**Exercise instructions:** Wherever the string "Artículo" occurs in a line of these records, report that line.

**Extracted data:**
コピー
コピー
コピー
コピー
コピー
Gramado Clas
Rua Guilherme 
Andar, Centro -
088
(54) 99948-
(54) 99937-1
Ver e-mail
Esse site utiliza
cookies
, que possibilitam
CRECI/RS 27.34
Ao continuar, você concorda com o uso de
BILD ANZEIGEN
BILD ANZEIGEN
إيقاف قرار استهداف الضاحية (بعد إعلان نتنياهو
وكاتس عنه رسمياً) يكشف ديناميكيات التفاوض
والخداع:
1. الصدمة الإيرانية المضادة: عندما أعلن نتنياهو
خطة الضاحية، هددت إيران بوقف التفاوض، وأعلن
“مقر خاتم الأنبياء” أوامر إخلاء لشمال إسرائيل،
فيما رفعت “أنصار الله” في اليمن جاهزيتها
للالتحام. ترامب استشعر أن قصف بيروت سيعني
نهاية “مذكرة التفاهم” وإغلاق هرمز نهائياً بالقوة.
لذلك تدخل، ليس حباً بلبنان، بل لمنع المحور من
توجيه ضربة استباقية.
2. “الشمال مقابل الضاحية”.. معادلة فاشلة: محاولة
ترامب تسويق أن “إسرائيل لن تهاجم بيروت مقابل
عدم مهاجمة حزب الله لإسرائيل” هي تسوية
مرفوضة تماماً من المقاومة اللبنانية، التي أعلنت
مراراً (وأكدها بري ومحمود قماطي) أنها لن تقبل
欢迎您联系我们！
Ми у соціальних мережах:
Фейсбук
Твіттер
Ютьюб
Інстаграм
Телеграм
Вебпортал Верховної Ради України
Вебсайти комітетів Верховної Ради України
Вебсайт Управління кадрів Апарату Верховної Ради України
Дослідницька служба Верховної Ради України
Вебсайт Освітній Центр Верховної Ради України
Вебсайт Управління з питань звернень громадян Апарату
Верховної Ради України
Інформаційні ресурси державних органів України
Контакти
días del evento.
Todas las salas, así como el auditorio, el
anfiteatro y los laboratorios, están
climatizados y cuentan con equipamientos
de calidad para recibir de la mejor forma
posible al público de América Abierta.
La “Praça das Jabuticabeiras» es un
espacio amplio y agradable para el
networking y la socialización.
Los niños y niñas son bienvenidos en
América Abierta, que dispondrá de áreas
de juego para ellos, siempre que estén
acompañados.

---

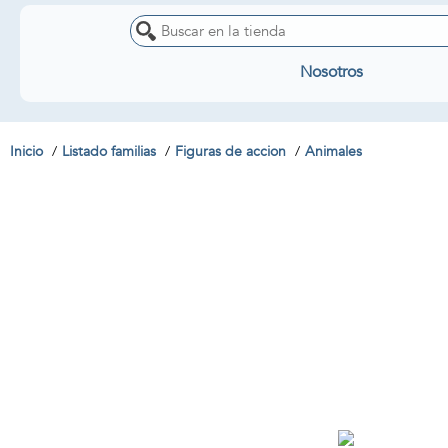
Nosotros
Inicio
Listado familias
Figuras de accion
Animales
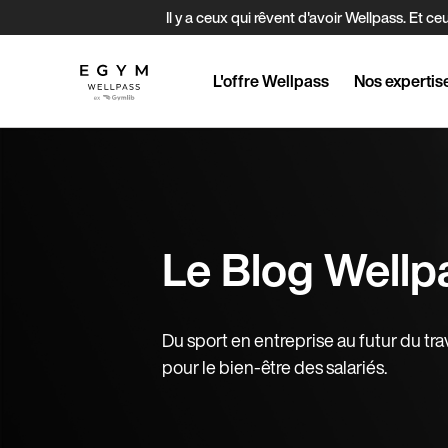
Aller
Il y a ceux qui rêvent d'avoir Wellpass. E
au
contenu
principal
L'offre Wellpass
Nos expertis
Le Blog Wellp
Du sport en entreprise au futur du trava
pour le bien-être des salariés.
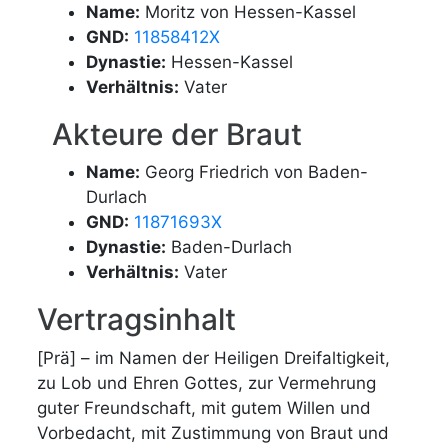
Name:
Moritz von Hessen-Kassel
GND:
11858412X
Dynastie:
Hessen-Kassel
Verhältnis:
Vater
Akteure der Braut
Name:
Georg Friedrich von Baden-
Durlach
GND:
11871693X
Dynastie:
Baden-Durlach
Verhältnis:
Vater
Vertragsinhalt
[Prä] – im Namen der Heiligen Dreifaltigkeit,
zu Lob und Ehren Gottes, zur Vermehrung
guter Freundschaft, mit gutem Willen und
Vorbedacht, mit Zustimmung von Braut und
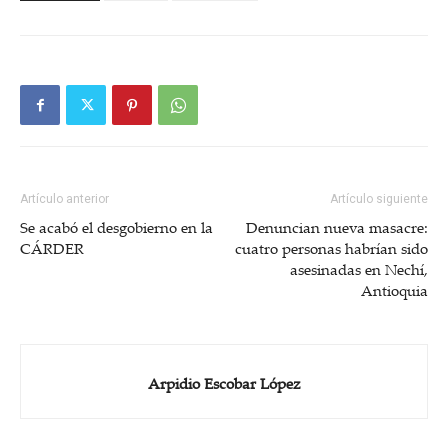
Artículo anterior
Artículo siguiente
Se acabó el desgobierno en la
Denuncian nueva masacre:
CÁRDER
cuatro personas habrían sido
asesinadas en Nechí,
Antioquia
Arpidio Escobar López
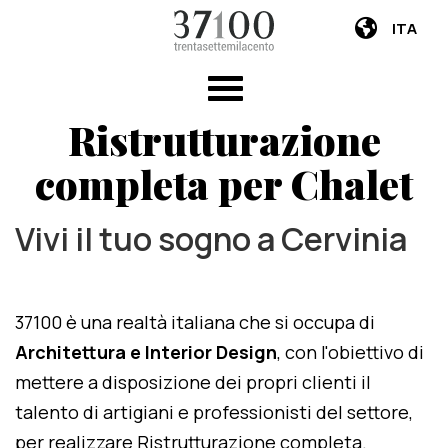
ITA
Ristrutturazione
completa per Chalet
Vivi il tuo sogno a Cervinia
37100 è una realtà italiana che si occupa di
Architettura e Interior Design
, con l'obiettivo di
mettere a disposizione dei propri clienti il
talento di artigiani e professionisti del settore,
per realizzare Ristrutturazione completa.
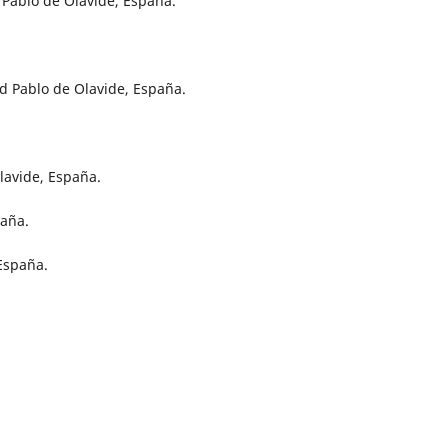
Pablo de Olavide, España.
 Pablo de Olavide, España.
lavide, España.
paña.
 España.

---

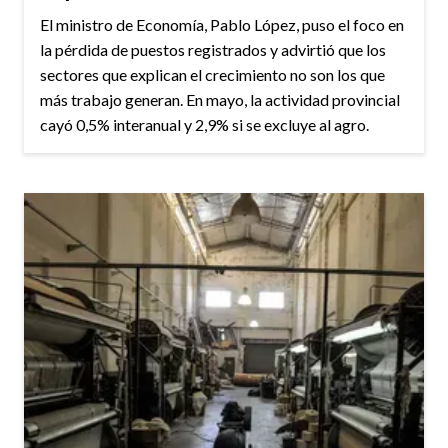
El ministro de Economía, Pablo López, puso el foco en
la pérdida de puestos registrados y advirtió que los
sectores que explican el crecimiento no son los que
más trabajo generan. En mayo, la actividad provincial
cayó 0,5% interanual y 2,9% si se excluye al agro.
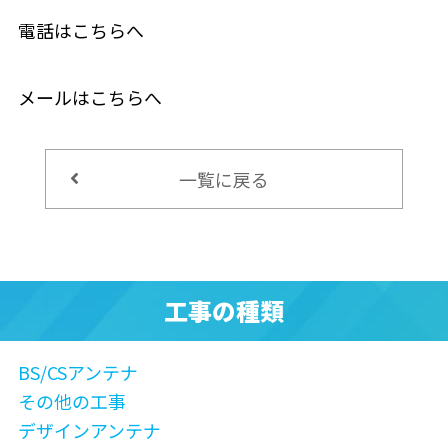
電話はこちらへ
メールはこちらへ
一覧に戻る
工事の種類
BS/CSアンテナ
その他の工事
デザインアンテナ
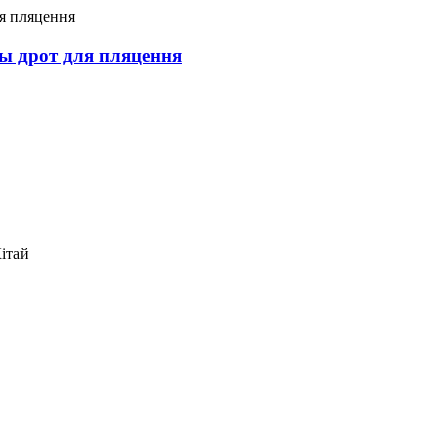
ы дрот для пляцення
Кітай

**Expected answer:**
Artículo anterior
Artículo siguiente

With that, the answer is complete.